I recently ran across a cartoon showing a couple of shipwreck survivors heading toward two small islands– one with palm trees, the other with an erupting volcano. One of the castaways asked the other “which one should we choose?”
The 2024 Presidential election in a nutshell. Even someone who found that first island unappealing would have to be nuts to choose the one spewing volcanic ash. (I still can’t get my head around the millions of presumably uninformed or deranged Americans who cast ballots for volcanic ash in 2020…)
But here’s the thing: lots of people plan to vote Biden because they recognize that a vote for Trump is a vote for certain disaster. That reasoning–while sound–simply ignores the fact that Biden has been a transformative, progressive President. I loved Barack Obama, but fair is fair: Biden has accomplished far more.
I’ve previously shared my middle son’s observation that Biden is the first person he’s voted for who vastly exceeded his expectations.
I’d attribute the mismatch between performance and public perception to lackluster oratory, except that people voted for Trump, whose pronouncements are word salads showcasing his third-grade vocabulary.
A few pundits have begun to address the persistent lack of recognition of Biden’s considerable governing skills. The Guardian’s Jonathan Freedland was one. As he began,
The tragedy of Joe Biden is that people see his age, his frailty and his ailing poll numbers and they miss the bigger story. Which is that his has been a truly consequential presidency, even a transformational one. In less than three years, he has built a record that should unify US progressives, including those on the radical left, and devised an economic model to inspire social democratic parties the world over, including here in Britain.
As Freedland writes, making the case for “Bidenism” isn’t hard.
Top of the list is, characteristically, something that sounds boring but is of enormous significance: the Inflation Reduction Act, passed last year. That seemingly technocratic piece of legislation actually achieves two epochal goals. First, it hastens the day the US makes the break from fossil fuels – by making clean energy not only the morally superior option for both industry and consumers, but the financially superior one too.
It does that through a massive raft of tax breaks, subsidies and incentives all designed to encourage the production of wind turbines, solar panels, ever improving battery technology, geothermal plants and the like, along with tax credits aimed at making electric cars irresistible even to those middle-American consumers more concerned about their wallets than the burning planet.
Those who understand the threat posed by climate change–everyone from environmental activists to Goldman Sachs–has hailed the act as a “gamechanger.”
But the second goal of the legislation is almost as significant. Biden insisted that this surge in green manufacturing would happen inside the US, thereby reviving industrial towns and cities in decline since the 1980s. It is US factories that are getting the subsidies to build all this clean tech – alongside an earlier, huge package of infrastructure spending – restoring jobs to workers who had long been written off.
Bidenomics resurrects Democratic principles discarded by Bill Clinton: an activist state making serious public investments in manufacturing;”muscular regulation” of corporations; and encouragement of unionized labour.

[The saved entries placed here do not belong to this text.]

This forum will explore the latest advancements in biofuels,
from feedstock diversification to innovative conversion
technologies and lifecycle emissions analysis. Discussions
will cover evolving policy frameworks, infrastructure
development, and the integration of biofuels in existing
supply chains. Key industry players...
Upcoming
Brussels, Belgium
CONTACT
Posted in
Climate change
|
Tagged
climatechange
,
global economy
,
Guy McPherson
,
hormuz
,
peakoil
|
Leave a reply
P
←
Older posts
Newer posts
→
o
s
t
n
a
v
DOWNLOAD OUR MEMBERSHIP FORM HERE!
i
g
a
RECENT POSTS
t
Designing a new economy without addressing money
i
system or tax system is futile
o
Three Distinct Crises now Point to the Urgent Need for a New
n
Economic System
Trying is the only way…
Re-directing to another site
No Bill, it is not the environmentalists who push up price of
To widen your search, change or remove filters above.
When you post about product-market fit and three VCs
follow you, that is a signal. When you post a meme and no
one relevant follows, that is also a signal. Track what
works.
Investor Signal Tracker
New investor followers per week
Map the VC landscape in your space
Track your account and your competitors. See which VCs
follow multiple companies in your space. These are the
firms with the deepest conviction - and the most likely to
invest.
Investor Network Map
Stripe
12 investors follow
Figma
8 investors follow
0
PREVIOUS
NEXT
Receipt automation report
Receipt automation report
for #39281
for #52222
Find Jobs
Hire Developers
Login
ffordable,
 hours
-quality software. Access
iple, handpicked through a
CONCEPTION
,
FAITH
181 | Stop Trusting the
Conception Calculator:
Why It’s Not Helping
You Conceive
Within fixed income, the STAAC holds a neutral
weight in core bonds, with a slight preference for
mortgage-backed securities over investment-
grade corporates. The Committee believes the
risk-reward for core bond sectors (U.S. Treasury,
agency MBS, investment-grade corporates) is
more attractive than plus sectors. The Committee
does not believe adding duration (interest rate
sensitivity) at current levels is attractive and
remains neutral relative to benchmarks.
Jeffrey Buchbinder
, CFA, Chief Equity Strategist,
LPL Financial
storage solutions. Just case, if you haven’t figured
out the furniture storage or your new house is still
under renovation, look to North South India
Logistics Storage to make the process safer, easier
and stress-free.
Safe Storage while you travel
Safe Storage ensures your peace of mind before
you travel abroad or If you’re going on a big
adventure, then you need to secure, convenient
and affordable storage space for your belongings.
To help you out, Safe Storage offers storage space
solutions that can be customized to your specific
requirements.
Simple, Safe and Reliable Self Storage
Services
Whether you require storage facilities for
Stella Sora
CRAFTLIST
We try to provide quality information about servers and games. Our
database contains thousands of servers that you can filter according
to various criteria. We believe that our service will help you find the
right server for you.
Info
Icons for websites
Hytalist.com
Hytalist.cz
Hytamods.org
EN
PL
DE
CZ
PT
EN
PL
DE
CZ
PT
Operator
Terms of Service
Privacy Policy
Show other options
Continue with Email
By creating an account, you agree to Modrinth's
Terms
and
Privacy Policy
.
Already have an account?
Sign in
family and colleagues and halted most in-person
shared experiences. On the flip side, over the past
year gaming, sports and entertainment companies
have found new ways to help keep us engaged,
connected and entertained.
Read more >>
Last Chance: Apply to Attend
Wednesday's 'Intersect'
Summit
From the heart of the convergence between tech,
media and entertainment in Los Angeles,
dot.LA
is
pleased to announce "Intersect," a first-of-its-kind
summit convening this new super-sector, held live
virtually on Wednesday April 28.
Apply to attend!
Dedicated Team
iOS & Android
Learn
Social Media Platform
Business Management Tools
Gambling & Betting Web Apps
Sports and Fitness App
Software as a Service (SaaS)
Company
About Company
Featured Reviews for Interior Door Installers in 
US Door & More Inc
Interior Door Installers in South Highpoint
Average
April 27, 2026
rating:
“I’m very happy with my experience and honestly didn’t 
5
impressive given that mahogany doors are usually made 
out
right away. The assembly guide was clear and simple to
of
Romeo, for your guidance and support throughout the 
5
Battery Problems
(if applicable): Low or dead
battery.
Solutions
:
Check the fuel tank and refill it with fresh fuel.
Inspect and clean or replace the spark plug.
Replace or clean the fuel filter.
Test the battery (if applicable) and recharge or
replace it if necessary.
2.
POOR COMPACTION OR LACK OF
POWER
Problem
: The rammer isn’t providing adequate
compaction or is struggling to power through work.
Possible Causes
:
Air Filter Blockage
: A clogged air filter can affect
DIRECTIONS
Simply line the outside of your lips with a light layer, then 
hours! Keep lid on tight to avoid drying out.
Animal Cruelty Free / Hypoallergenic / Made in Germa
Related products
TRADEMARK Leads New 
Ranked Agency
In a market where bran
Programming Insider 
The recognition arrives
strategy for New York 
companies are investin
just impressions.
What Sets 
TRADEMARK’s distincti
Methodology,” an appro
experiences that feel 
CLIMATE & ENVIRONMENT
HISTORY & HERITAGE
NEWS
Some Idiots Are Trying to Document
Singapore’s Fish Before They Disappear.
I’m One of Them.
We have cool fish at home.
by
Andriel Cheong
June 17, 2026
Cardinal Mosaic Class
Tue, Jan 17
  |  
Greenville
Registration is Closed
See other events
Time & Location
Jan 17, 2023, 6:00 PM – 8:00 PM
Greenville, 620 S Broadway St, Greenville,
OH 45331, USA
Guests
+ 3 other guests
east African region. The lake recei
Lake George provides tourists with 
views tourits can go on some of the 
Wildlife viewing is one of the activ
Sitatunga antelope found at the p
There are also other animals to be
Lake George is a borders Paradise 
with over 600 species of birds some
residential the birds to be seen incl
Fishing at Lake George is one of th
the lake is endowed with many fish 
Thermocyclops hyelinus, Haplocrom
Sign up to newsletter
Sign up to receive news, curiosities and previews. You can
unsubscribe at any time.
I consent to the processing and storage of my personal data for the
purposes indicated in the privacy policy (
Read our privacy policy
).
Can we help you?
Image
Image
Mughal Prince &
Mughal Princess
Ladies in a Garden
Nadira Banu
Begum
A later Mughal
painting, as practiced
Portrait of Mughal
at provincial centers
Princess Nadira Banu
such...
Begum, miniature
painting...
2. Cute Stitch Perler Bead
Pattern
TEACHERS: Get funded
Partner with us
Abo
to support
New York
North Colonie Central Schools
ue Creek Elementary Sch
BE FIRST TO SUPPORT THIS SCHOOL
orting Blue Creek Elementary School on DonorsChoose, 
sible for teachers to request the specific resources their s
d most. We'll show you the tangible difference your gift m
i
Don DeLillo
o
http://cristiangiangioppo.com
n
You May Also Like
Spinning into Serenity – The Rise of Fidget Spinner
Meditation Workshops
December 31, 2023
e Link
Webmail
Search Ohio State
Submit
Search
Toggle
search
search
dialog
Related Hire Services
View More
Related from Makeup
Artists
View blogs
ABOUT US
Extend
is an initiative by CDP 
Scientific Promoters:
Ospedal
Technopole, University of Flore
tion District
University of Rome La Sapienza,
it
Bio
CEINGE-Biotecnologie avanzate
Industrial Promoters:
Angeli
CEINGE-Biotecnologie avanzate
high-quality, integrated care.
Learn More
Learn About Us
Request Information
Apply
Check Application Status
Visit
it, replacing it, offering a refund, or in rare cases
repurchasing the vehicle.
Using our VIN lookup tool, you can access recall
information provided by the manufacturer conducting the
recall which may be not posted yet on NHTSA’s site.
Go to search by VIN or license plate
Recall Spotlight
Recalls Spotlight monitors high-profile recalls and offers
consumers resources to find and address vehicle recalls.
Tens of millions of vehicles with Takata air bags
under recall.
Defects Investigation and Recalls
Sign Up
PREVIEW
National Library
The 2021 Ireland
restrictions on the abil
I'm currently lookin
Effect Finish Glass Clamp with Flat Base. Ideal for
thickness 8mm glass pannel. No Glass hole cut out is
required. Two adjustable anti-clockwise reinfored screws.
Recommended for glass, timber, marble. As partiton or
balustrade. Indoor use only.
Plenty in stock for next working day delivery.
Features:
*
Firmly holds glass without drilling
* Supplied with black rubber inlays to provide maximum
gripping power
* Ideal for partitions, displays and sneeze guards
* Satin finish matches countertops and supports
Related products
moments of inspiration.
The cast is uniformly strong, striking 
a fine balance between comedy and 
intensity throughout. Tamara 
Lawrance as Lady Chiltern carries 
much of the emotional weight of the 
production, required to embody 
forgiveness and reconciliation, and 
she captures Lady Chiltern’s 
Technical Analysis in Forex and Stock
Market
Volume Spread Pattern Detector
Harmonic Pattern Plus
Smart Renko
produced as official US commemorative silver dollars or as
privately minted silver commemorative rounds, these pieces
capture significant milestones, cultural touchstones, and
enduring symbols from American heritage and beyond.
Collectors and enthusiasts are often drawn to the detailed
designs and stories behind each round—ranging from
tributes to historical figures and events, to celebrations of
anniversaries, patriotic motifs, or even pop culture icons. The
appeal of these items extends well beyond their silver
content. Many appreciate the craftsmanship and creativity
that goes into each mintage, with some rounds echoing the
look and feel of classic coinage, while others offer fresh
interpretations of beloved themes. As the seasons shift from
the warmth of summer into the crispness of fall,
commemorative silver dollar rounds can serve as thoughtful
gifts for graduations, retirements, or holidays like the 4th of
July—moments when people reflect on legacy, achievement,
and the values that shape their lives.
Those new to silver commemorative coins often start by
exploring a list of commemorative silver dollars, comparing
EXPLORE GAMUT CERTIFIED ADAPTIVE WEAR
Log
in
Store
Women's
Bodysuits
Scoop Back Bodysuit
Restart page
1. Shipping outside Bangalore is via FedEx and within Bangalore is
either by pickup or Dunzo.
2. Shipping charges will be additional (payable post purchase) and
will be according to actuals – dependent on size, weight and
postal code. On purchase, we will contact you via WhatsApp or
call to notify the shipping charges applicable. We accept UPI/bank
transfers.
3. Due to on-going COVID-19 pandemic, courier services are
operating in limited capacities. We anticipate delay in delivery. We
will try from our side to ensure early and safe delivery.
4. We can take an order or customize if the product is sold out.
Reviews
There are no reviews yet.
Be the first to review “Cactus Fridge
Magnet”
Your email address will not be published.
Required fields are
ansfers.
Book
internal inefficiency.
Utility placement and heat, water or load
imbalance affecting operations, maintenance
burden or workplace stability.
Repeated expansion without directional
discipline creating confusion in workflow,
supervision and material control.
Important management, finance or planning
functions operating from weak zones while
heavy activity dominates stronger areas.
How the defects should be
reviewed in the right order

Freedland reminds us that securing passage of this transformative legislation was remarkable, given a Senate then split 50-50 between the parties.
A new book by Franklin Foer, The Last Politician, describes how Biden, whose hands were already full with the Covid pandemic and the aftermath of the January 6 insurrection, was not content simply to be a caretaker manager, troubleshooting crises. Instead, “he set out to transform the country.”
The result is that Biden has “redirected the paradigm” of US economic life in a way that will affect Americans “for a generation”. While Obama and Clinton were “deferential to markets”, says Foer, Biden has reversed “the neoliberal consensus” in place since the Ronald Reagan era.
Biden insists–correctly–that “capitalism without competition isn’t capitalism. It’s exploitation,” and as a result, his administration is resurrecting anti-trust enforcement. Foer writes that, “As a matter of substance, he is the most transformational president since Reagan.”
Internationally, Biden is credited with bringing stability after the chaos and dictator-coddling of the Trump years and, especially, for building and maintaining a western alliance in support of Ukraine as it defends itself against Russian imperialism. Others admire his handling of China: robust, without crossing the line where a cold war turns hot.
Freedland says Biden campaigned in “reassuring prose,” but has governed in “radical poetry.”
Age isn’t all negative. Coupled with intellect and experience, it allows time for the development of skills. It allows people like Joe Biden to exceed our expectations.